The pulled messages are then submitted to the thread pool inside the consumer group for immediate return. The PullRequest object is then placed back into the pullRequestQueue, and the next PullRequest object is taken out to continue the message pull process. From this, it can be seen that message pulling and message consumption are performed by different threads.
After the message consumption thread pool in the consumer group completes processing a message, the message is removed from the ProcessQueue, and the message consumption progress is reported to the broker to start consumption from the previous progress when it restarts.

Message Consumption Progress Reporting #

Through the introduction above, readers should have a relatively intuitive understanding of the message consumption progress. Next, let’s introduce the message consumption progress reporting mechanism of the RocketMQ PUSH mode.

As can be seen from the message consumer pull model in the previous section, after the message consumer thread pool completes processing a message, it removes the message from the ProcessQueue and reports the message consumption progress to the broker. Now, let’s think about the following question:

For example, there are 5 messages in the processing queue, and concurrent consumption is performed by the thread pool. How does the consumer report the message consumption progress if the message with offset 3 (3:msg3) is processed before the messages with offsets of 0, 1, and 2?
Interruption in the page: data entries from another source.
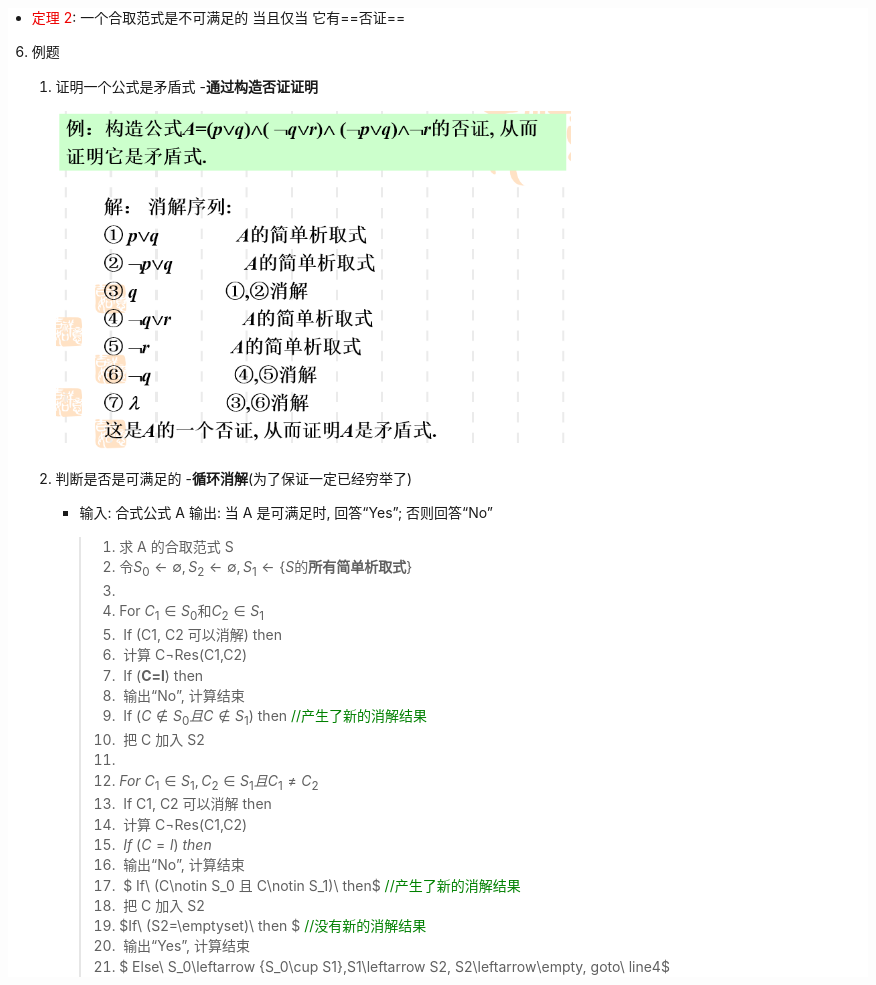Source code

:    - <font color='#EE0000'>定理 2</font>: 一个合取范式是不可满足的 当且仅当 它有==否证==

6. 例题

   1. 证明一个公式是矛盾式 -**通过构造否证证明**

      <img src="离散数学.assets\image-20220915220559109.png" alt="image-20220915220559109" style="zoom:67%;" />

   2. 判断是否是可满足的 -**循环消解**(为了保证一定已经穷举了)

      - 输入: 合式公式 A
        输出: 当 A 是可满足时, 回答“Yes”; 否则回答“No”

      > 1. 求 A 的合取范式 S
      > 2. 令$S_0\leftarrow \emptyset, S_2\leftarrow \emptyset, S_1\leftarrow \{S$的**所有简单析取式**$\}$
      > 3.
      > 4. For $C_1\in S_0$和$C_2\in S_1$
      > 5. ​ If (C1, C2 可以消解) then
      > 6. ​ 计算 C¬Res(C1,C2)
      > 7. ​ If (**C=l**) then
      > 8. ​ 输出“No”, 计算结束
      > 9. ​ If $(C\notin S_0且C\notin S_1)$ then <font color='green'>//产生了新的消解结果</font>
      > 10. ​ 把 C 加入 S2
      > 11.
      > 12. $For\ C_1\in S_1, C_2\in S_1且C_1\neq C_2$
      > 13. ​ If C1, C2 可以消解 then
      > 14. ​ 计算 C¬Res(C1,C2)
      > 15. ​ $If\ (C=l)\ then$
      > 16. ​ 输出“No”, 计算结束
      > 17. ​ $ If\ (C\notin S_0 且 C\notin S_1)\ then$ <font color='green'>//产生了新的消解结果</font>
      > 18. ​ 把 C 加入 S2
      > 19. $If\ (S2=\emptyset)\ then $ <font color='green'>//没有新的消解结果</font>
      > 20. ​ 输出“Yes”, 计算结束
      > 21. $ Else\ S_0\leftarrow \{S_0\cup S1\},S1\leftarrow S2, S2\leftarrow\empty, goto\ line4$
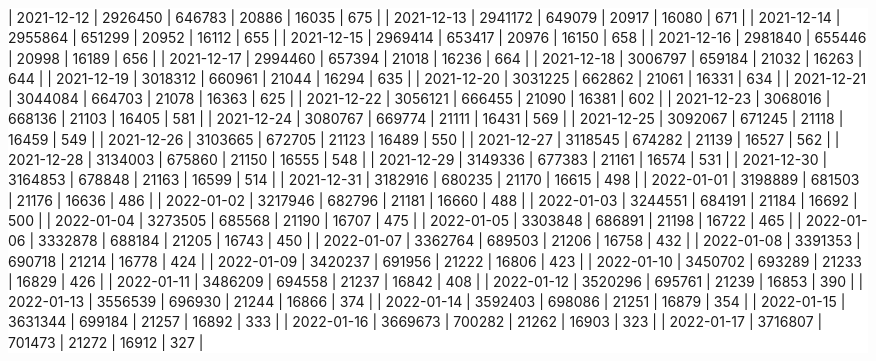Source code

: | 2021-12-12 | 2926450 | 646783 | 20886 | 16035 | 675 |
| 2021-12-13 | 2941172 | 649079 | 20917 | 16080 | 671 |
| 2021-12-14 | 2955864 | 651299 | 20952 | 16112 | 655 |
| 2021-12-15 | 2969414 | 653417 | 20976 | 16150 | 658 |
| 2021-12-16 | 2981840 | 655446 | 20998 | 16189 | 656 |
| 2021-12-17 | 2994460 | 657394 | 21018 | 16236 | 664 |
| 2021-12-18 | 3006797 | 659184 | 21032 | 16263 | 644 |
| 2021-12-19 | 3018312 | 660961 | 21044 | 16294 | 635 |
| 2021-12-20 | 3031225 | 662862 | 21061 | 16331 | 634 |
| 2021-12-21 | 3044084 | 664703 | 21078 | 16363 | 625 |
| 2021-12-22 | 3056121 | 666455 | 21090 | 16381 | 602 |
| 2021-12-23 | 3068016 | 668136 | 21103 | 16405 | 581 |
| 2021-12-24 | 3080767 | 669774 | 21111 | 16431 | 569 |
| 2021-12-25 | 3092067 | 671245 | 21118 | 16459 | 549 |
| 2021-12-26 | 3103665 | 672705 | 21123 | 16489 | 550 |
| 2021-12-27 | 3118545 | 674282 | 21139 | 16527 | 562 |
| 2021-12-28 | 3134003 | 675860 | 21150 | 16555 | 548 |
| 2021-12-29 | 3149336 | 677383 | 21161 | 16574 | 531 |
| 2021-12-30 | 3164853 | 678848 | 21163 | 16599 | 514 |
| 2021-12-31 | 3182916 | 680235 | 21170 | 16615 | 498 |
| 2022-01-01 | 3198889 | 681503 | 21176 | 16636 | 486 |
| 2022-01-02 | 3217946 | 682796 | 21181 | 16660 | 488 |
| 2022-01-03 | 3244551 | 684191 | 21184 | 16692 | 500 |
| 2022-01-04 | 3273505 | 685568 | 21190 | 16707 | 475 |
| 2022-01-05 | 3303848 | 686891 | 21198 | 16722 | 465 |
| 2022-01-06 | 3332878 | 688184 | 21205 | 16743 | 450 |
| 2022-01-07 | 3362764 | 689503 | 21206 | 16758 | 432 |
| 2022-01-08 | 3391353 | 690718 | 21214 | 16778 | 424 |
| 2022-01-09 | 3420237 | 691956 | 21222 | 16806 | 423 |
| 2022-01-10 | 3450702 | 693289 | 21233 | 16829 | 426 |
| 2022-01-11 | 3486209 | 694558 | 21237 | 16842 | 408 |
| 2022-01-12 | 3520296 | 695761 | 21239 | 16853 | 390 |
| 2022-01-13 | 3556539 | 696930 | 21244 | 16866 | 374 |
| 2022-01-14 | 3592403 | 698086 | 21251 | 16879 | 354 |
| 2022-01-15 | 3631344 | 699184 | 21257 | 16892 | 333 |
| 2022-01-16 | 3669673 | 700282 | 21262 | 16903 | 323 |
| 2022-01-17 | 3716807 | 701473 | 21272 | 16912 | 327 |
Some readers may say that after msg3 is processed, the consumer will certainly report the offset of msg3 as the message consumption progress. However, upon careful consideration, it is found that if the offset of msg3 is submitted as the message consumption progress, and after the report is completed, if the consumer encounters a JVM exception such as a memory overflow and exits abnormally, and msg1 has not been processed yet, when the consumer restarts, it will continue to consume from the offset of msg3, which will cause message loss. Obviously, this approach is not feasible.

The approach adopted by RocketMQ is that after msg3 is processed, it is removed from the message processing queue, but when reporting the message consumption progress to the broker, the minimum offset in the ProceeQueue is taken as the message consumption progress, that is, the reported message consumption progress is 0.

That is, if the processing queue is as shown in the above figure, the submitted message progress is 2. However, this method is not perfect and may cause messages to be consumed repeatedly. For example, if there is an exception such as a memory overflow, and the consumer restarts, it will continue to consume from the offset of message 2, and message 3 will be consumed multiple times. Therefore, RocketMQ does not guarantee message duplication.

The specific process of submitting the message consumption progress is shown in the following figure:

From this, it can also be seen that in order to reduce network interaction between consumers and brokers and improve performance, the submitted message consumption progress is first stored in the local cache table, and then reported to the broker periodically. Similarly, the broker also stores the message consumption progress in the local cache table first and then flushes it to disk periodically.

Summary #

This article detailed DefaultMQPushConsumer’s configurable parameters and three important aspects of message consumption: message queue load balancing mechanism, message pull mechanism, and message consumption progress reporting. This lays a solid foundation for subsequent practices and problem-solving.